I, an admitted skeptic of artificial intelligence (AI), find myself realizing that AI is already a huge reality in most sectors of our society, it is just dressed in different clothes.
My misconception about AI came from old science fiction movies where robotic machines had gained the capacity to act and to think (to some extent) as humans. None of this reflects the reality in which, unlike what I expected, humans are the ones turning into robots and acting, if not brainlessly, at least like programmed machines.
To this new trend and stubbornly refusing to call this change AI, I give them the new name of “human pets.”
Although they are not slaves (by definition) as they are “paid” or get something in exchange, these human pets have little of what makes us human beings. They have lost the capacity to think on their own, and the small parts of rationality left seek to fulfill two simple necessities: satisfaction of basic needs and following orders (blindly).
Although many times mistreated, pets have developed an extreme dependency on their “owners.”

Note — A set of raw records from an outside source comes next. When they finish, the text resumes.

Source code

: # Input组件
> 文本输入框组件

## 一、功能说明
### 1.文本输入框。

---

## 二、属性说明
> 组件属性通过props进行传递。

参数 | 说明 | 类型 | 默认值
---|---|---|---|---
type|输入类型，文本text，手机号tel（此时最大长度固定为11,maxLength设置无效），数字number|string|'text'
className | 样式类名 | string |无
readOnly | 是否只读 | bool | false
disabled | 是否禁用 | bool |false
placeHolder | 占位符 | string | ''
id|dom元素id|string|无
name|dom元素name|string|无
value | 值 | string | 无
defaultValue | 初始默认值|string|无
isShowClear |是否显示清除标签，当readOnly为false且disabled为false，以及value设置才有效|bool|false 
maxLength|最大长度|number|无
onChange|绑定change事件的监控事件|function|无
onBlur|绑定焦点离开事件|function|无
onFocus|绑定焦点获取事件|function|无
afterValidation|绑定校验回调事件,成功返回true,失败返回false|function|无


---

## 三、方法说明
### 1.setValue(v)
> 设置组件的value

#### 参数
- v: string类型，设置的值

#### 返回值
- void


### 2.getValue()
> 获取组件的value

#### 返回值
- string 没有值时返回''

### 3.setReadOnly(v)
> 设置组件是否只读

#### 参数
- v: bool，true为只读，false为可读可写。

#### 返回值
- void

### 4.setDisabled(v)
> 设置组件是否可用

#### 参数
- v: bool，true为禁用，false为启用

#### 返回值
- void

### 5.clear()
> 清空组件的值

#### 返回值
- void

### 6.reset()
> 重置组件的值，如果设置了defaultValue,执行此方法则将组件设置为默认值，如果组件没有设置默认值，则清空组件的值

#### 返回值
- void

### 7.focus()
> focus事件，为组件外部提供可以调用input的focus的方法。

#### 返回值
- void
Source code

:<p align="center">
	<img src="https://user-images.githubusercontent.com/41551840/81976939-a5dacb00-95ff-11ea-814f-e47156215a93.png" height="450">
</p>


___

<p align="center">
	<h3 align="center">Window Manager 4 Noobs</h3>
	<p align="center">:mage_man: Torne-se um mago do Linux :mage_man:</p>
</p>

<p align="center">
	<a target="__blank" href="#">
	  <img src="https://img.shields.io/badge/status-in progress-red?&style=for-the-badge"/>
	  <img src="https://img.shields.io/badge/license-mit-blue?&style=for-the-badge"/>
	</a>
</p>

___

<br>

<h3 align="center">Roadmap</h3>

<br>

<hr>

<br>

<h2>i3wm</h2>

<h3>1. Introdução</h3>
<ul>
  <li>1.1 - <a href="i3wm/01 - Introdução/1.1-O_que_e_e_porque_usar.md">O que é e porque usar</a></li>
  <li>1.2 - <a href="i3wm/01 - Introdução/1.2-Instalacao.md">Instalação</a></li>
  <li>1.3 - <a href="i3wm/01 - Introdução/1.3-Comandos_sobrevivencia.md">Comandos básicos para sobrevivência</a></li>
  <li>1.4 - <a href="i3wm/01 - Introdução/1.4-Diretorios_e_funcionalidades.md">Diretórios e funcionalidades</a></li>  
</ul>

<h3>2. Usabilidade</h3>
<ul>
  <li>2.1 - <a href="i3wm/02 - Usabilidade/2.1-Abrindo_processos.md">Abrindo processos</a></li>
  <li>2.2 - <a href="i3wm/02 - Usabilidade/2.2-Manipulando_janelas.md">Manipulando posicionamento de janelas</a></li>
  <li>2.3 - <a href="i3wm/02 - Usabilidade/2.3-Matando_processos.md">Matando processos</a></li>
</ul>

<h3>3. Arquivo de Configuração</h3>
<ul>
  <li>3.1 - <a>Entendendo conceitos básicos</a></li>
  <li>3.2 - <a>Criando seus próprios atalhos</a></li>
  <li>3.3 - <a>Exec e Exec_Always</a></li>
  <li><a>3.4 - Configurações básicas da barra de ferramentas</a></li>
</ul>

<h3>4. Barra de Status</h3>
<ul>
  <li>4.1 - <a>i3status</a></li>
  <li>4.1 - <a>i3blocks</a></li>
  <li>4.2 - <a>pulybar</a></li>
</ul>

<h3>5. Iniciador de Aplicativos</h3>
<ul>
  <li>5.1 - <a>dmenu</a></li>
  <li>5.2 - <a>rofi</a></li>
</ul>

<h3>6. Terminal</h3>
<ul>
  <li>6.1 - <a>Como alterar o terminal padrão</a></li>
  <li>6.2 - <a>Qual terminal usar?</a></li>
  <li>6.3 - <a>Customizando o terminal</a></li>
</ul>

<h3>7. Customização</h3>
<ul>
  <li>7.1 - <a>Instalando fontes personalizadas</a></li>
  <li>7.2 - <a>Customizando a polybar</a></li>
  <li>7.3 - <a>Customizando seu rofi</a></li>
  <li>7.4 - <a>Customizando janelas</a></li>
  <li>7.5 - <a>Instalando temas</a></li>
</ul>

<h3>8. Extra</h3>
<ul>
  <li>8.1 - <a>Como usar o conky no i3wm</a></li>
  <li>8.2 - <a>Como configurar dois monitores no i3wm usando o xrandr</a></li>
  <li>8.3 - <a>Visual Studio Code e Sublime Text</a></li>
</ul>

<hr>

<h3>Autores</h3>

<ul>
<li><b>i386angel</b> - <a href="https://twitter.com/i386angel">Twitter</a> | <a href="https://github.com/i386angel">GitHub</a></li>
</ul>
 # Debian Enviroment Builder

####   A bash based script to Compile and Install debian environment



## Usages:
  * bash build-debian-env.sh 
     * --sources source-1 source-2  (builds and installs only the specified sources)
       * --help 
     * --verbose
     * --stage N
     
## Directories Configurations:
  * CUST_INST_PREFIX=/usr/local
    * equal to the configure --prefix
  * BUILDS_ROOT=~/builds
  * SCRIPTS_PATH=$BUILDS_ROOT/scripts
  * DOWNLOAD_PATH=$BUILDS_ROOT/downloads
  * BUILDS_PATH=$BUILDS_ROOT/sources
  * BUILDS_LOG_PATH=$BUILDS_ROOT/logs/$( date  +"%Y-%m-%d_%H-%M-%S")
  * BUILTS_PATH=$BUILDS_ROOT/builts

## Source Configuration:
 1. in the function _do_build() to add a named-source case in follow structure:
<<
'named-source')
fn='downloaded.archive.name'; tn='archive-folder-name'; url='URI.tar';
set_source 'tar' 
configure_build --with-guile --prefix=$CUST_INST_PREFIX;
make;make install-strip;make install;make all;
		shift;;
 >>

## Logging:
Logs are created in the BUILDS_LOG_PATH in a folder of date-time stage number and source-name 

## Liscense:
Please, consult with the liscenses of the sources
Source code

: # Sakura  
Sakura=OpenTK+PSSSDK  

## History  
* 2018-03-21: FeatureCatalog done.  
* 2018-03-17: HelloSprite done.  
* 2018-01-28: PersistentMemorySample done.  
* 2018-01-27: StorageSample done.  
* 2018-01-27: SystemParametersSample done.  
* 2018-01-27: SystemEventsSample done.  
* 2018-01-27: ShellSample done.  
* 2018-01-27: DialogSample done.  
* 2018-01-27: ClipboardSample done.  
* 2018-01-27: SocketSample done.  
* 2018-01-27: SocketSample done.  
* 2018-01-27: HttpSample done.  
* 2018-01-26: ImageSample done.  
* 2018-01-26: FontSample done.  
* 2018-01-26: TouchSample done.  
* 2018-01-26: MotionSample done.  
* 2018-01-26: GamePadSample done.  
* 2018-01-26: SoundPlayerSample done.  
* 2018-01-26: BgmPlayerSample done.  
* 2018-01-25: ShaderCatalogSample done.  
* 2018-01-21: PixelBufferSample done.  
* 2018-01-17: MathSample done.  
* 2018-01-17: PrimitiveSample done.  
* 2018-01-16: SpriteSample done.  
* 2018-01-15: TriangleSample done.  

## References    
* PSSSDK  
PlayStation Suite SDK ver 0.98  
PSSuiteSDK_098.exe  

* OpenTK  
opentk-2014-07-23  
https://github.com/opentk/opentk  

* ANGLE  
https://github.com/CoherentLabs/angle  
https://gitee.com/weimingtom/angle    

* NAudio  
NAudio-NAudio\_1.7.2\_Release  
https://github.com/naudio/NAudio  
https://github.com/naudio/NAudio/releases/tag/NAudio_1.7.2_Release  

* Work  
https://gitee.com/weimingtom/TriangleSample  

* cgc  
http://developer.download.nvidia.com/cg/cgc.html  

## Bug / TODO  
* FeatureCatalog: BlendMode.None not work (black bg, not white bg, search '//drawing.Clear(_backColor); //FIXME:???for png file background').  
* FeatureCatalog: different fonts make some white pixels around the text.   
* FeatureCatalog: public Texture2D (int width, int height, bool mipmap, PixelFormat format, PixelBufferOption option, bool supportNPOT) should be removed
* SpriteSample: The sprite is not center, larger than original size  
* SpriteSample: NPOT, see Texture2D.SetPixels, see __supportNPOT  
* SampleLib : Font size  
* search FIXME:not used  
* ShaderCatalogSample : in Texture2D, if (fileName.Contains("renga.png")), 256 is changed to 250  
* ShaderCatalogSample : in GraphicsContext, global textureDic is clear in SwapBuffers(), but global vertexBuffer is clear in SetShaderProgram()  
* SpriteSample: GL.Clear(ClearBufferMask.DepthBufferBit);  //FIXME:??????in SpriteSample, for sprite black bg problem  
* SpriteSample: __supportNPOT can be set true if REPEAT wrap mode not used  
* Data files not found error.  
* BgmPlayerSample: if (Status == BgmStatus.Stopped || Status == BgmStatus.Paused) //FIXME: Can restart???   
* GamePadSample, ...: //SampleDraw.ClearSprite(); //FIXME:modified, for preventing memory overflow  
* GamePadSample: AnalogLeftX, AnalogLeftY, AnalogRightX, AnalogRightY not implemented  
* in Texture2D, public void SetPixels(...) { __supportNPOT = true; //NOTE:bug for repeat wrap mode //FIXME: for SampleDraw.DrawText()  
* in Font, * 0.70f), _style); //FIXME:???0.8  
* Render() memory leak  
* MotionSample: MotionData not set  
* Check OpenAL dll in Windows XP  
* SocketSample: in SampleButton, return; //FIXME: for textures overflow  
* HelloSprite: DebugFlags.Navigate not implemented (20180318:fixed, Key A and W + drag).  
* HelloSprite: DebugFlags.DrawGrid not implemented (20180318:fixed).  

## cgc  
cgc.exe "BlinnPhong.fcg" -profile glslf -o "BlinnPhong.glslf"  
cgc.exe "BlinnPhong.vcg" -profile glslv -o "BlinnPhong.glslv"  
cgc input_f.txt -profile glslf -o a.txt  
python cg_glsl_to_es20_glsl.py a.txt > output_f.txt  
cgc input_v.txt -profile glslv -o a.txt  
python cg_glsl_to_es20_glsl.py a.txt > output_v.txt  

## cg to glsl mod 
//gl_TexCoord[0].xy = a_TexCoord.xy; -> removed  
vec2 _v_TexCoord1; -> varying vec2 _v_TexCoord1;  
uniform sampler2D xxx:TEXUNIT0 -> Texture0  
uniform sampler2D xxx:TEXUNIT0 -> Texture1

I can only find a similar form of dependency and affection in “Stockholm syndrome,” a syndrome characterized by feelings of trust or affection felt in cases of kidnapping or hostage-taking by a victim toward a captor.
In exchange, the leaders provide them with means of livelihood and “belly rubs” that can come in the form of “special benefits” or rule relaxing when compared to the other members of the herd, or so they think.
Another of the characteristics of the human pets is their life goal, which is to be not the leader of the pack, but to be the best of all the followers. For that, they are willing to step on and climb on top of any of their “mates” to praise their leader.
This happens everywhere (look around you) and, to me at least, it is becoming extremely concerning as we are quickly heading towards not an expansion of some forms of democracy and added freedom, but different and new forms of dictatorship, some of the size of a country, others of the size of a family.
Like pets, sometimes we think this temporary comfort is better than “a whole life of struggle” but what are the consequences? We should know that by now. It has been written in the history books. That is why the books exist, to show to future generations how we managed to evolve as humans and above all, as a society and not to perpetuate old systems and ideas of the past.
My question is, are we still evolving as a society? Are we still developing to become better as people and as groups of people? Or without realizing, we reached that peak some time ago and, we are now headed in the opposite direction?
I guess to teach machines to think as humans (as in AI) finally proved to be (as I thought) a much harder task than to teach humans to stop thinking and acting like machines.